ACTIVITY: Count only the lines of the records that hold "should", then give the number without any other words.

Saved entries:
☆ ☆ ☆ ☆

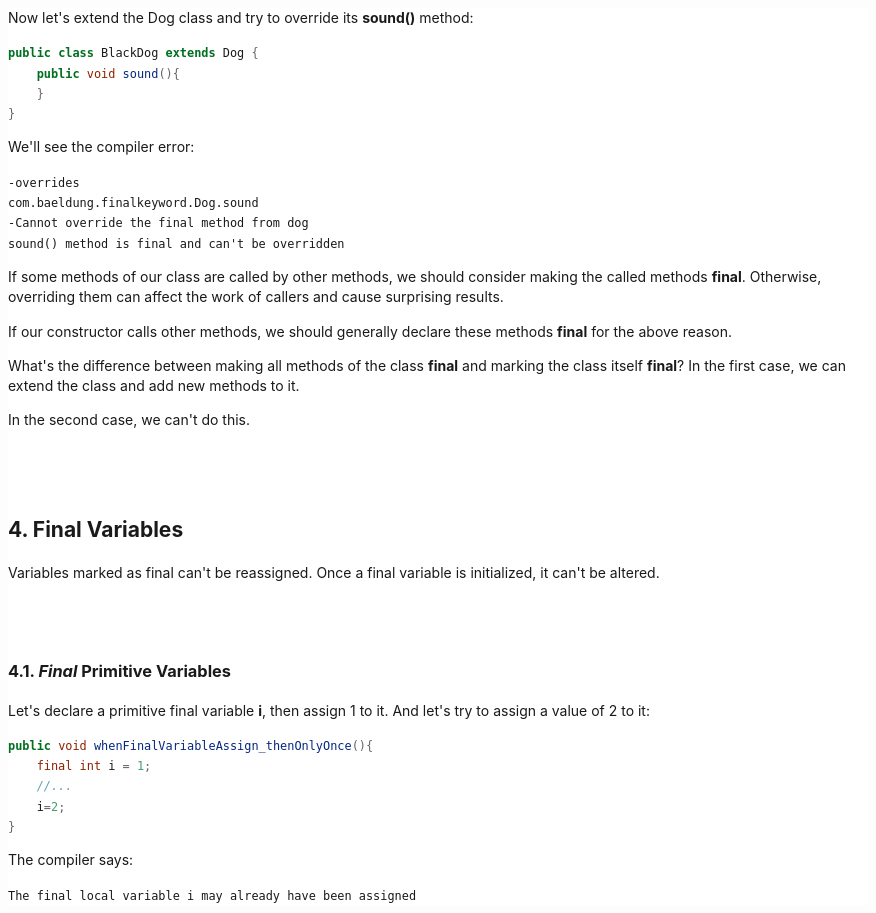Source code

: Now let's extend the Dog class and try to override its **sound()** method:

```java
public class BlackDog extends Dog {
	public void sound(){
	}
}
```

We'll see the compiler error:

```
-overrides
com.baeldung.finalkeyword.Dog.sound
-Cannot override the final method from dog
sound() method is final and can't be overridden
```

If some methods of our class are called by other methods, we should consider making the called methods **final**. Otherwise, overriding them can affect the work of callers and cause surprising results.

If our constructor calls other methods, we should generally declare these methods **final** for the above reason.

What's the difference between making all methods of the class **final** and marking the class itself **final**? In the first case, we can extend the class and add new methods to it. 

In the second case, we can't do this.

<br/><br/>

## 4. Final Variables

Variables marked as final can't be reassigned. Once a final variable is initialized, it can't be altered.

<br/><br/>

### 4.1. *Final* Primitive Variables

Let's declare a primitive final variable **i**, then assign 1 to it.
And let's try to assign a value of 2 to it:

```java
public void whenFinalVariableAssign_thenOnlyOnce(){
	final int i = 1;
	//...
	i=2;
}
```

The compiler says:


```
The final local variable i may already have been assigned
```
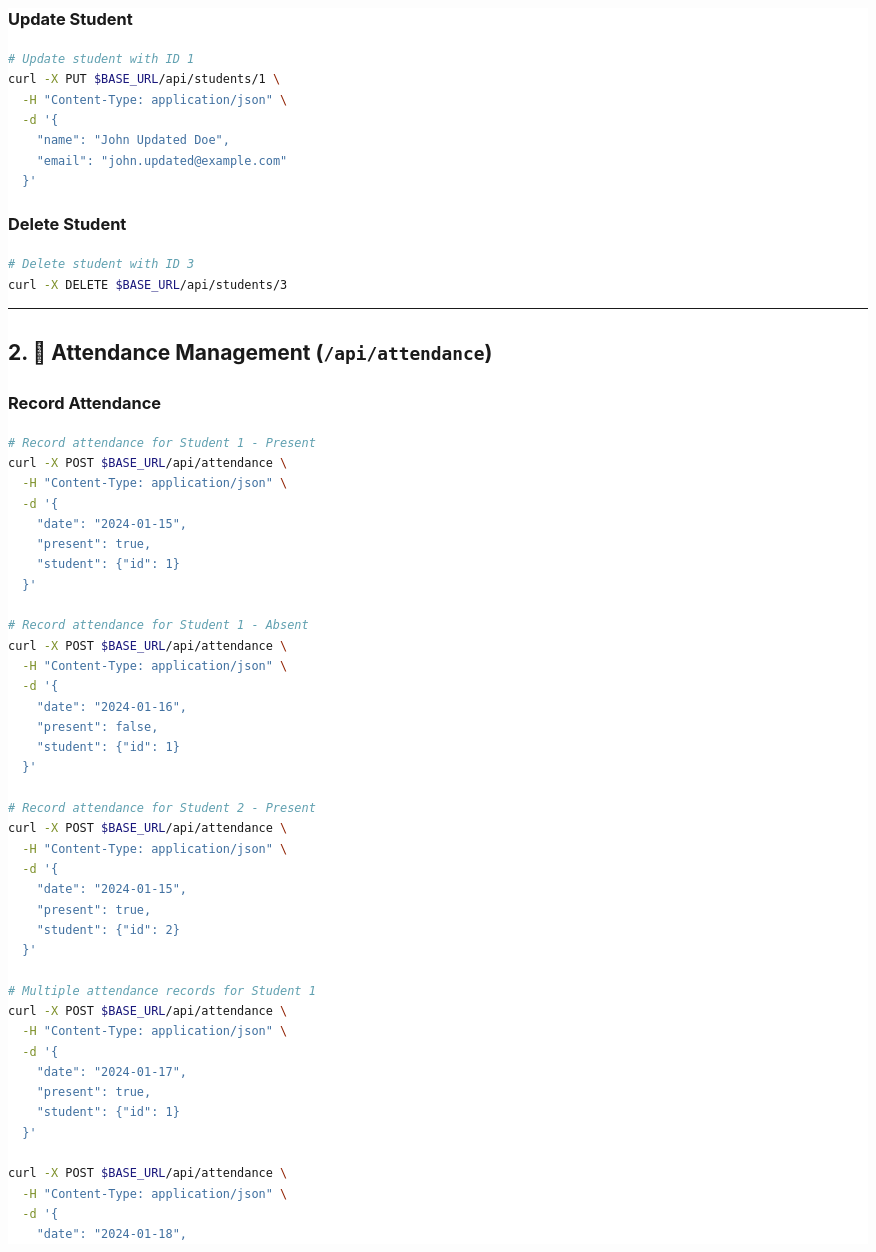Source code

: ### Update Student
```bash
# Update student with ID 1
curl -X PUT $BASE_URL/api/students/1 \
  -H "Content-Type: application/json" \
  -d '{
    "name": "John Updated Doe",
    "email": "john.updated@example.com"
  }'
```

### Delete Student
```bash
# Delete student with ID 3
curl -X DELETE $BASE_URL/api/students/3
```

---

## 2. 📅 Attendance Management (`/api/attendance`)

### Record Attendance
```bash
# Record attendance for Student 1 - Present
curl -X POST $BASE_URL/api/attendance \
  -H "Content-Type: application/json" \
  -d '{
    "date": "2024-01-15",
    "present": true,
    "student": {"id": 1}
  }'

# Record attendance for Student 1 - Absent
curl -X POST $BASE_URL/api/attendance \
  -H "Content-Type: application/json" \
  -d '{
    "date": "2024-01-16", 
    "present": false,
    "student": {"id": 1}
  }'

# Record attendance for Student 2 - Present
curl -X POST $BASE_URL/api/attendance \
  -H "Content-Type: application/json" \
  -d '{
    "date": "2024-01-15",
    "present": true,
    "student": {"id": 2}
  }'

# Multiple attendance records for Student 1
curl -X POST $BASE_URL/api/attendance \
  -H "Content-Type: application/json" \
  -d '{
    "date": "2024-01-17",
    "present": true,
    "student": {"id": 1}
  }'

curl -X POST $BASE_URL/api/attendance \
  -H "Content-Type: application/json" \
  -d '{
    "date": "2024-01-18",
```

☆ ☆ ☆ ☆

SOLUTION TO THIS EXERCISE: 2